What the exercise asks: Output the records below in full, word for word; pictures do not belong in it.

Data:
-----
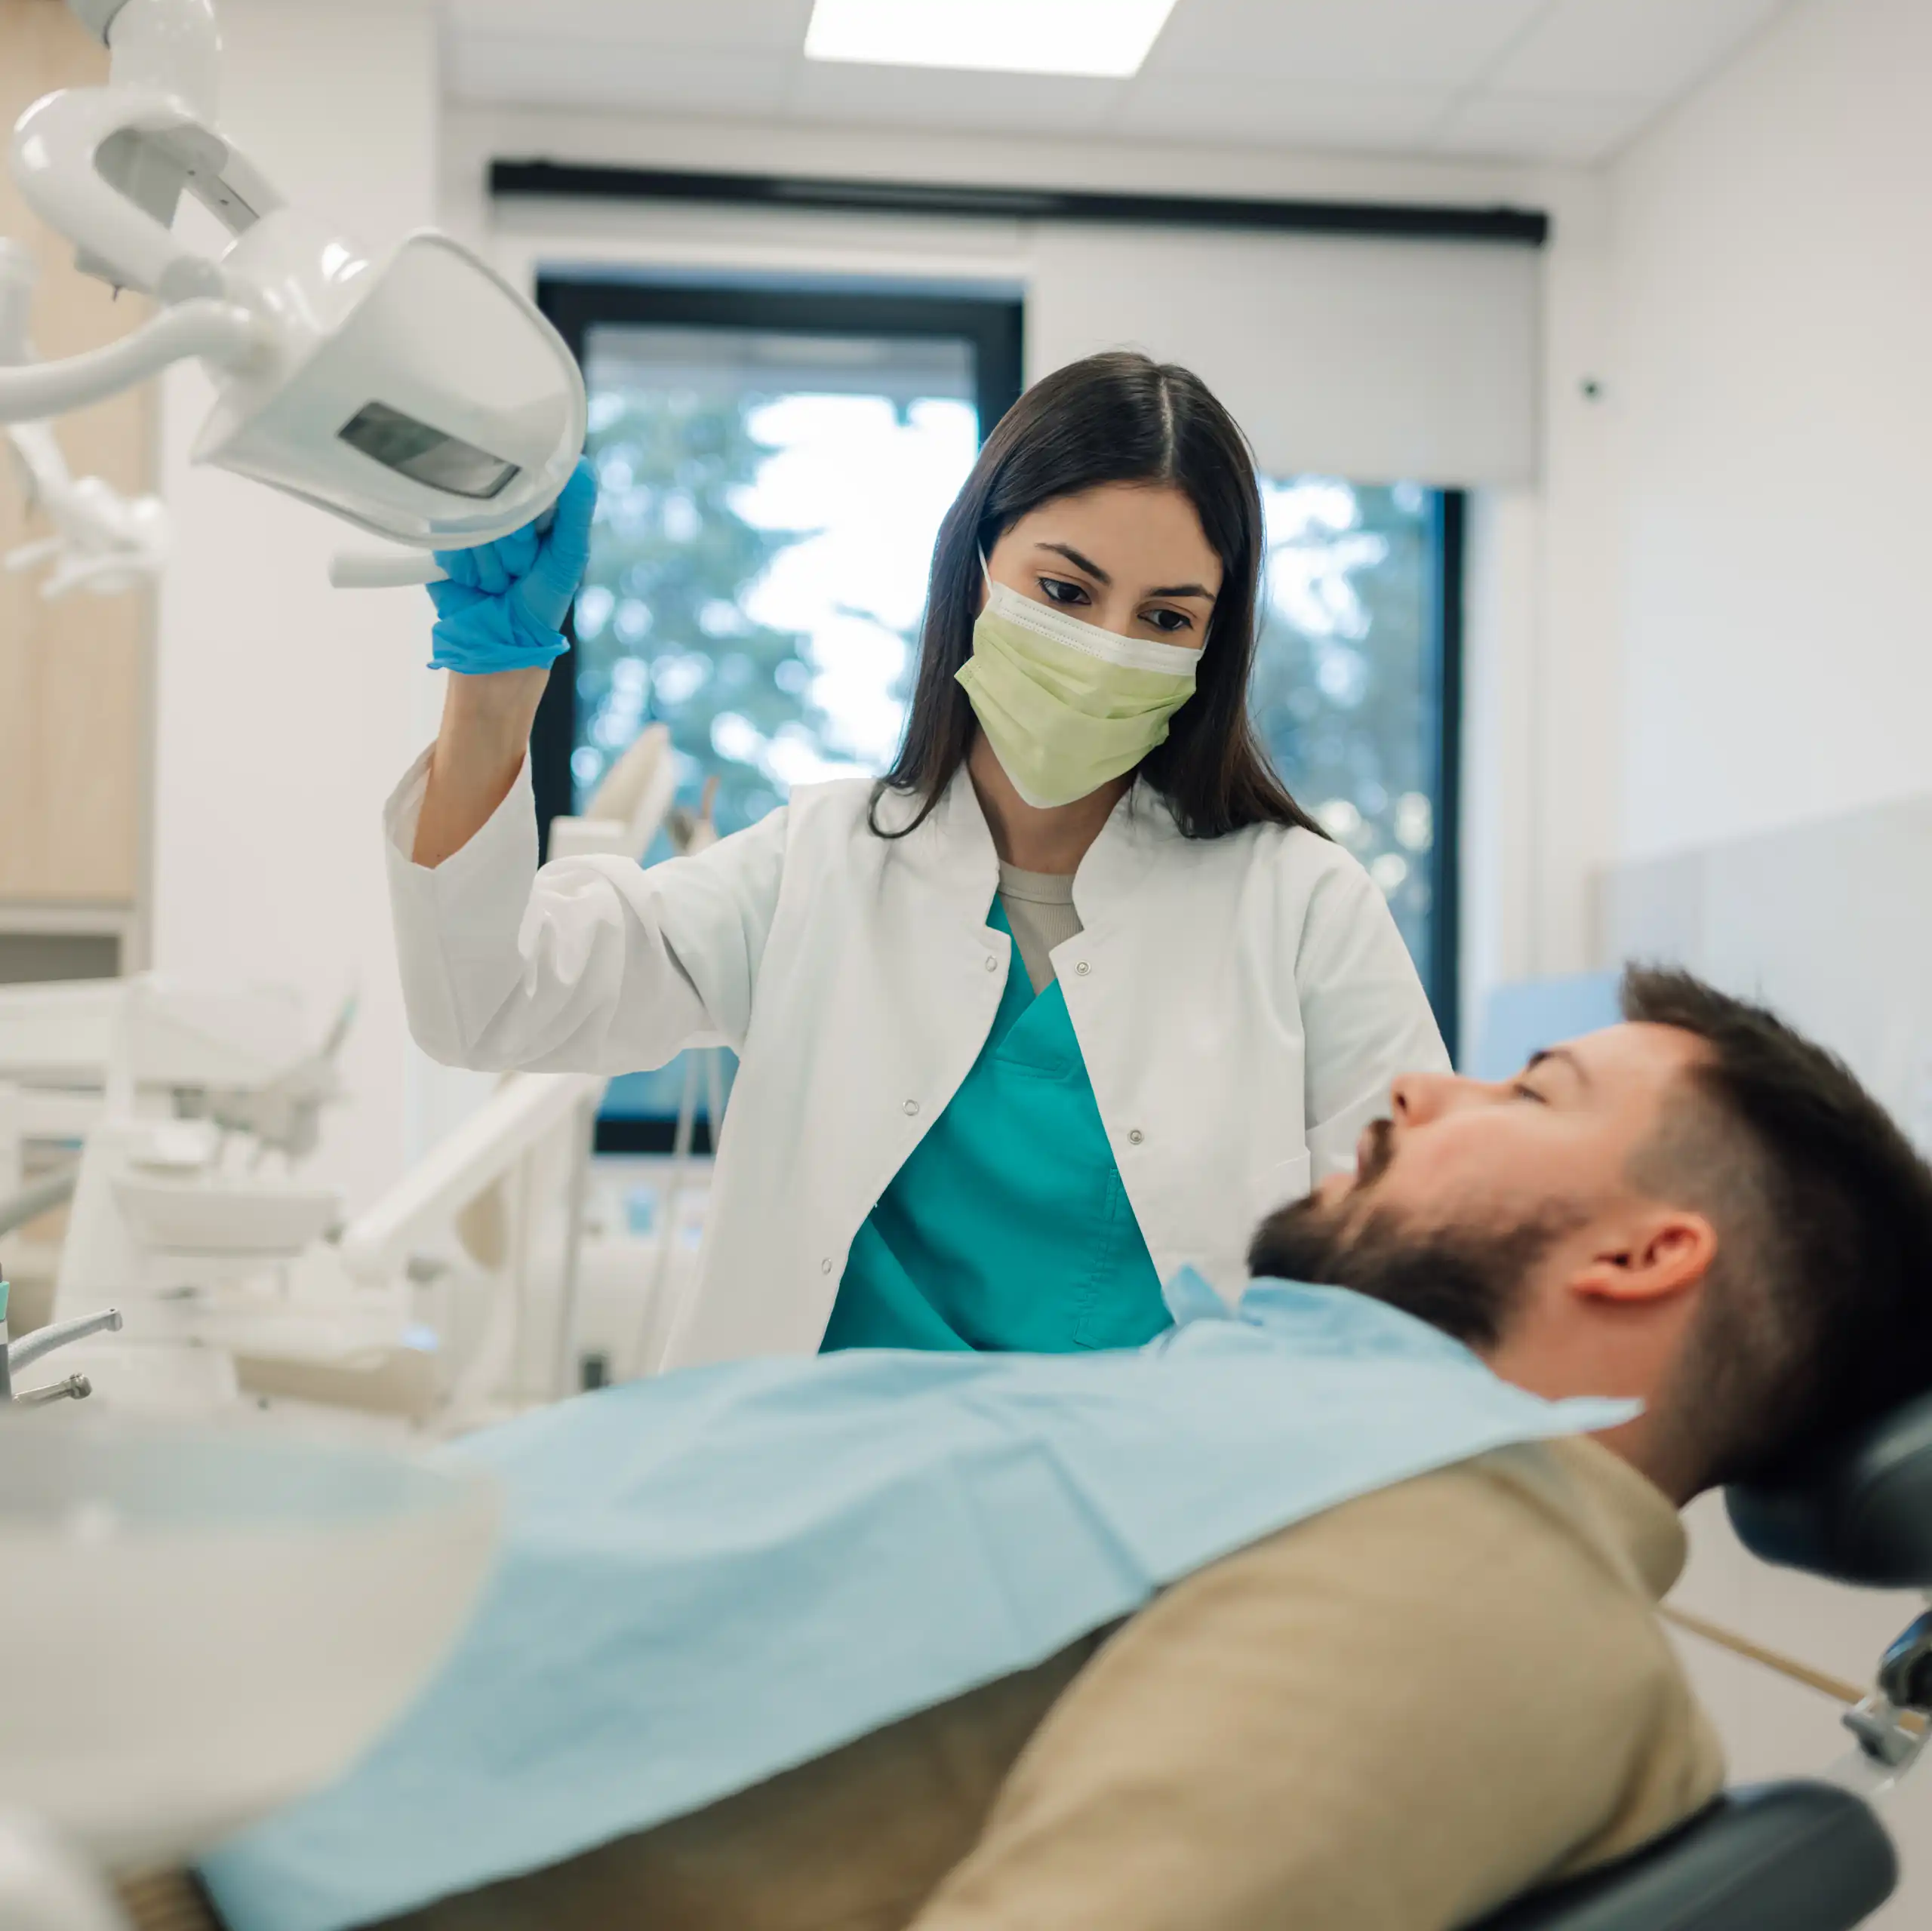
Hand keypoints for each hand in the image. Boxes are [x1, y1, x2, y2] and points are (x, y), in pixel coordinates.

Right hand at [426, 456, 597, 674]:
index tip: (535, 542)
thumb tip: (583, 465)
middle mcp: (500, 507)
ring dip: (489, 564)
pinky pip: (449, 541)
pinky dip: (464, 568)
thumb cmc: (542, 599)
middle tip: (519, 571)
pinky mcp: (441, 540)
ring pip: (473, 525)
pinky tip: (474, 582)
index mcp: (534, 505)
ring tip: (498, 581)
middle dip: (512, 547)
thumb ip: (577, 512)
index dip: (529, 517)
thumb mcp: (569, 556)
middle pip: (497, 504)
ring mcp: (469, 521)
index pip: (527, 483)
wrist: (501, 640)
-----
Result for this task:
Hand keypoints for each hand in the image. Boxes are [x1, y1, x2, y2] and points are (x, y), in pixel coordinates.

Right hand at [426, 456, 597, 674]:
index tip: (535, 542)
thumb tip: (583, 465)
middle mcp: (500, 507)
ring dip: (489, 564)
pinky pip: (449, 541)
pinky dip: (464, 568)
thumb cmc: (542, 599)
middle tip: (519, 571)
pinky mcp: (441, 540)
ring pip: (473, 525)
pinky tip: (474, 582)
index mcp: (534, 505)
ring tip: (498, 581)
middle dip: (512, 547)
thumb ip: (577, 512)
index dip: (529, 517)
thumb mcp: (569, 556)
middle pip: (497, 504)
ring mcp: (469, 521)
index pip: (527, 483)
wrist: (501, 640)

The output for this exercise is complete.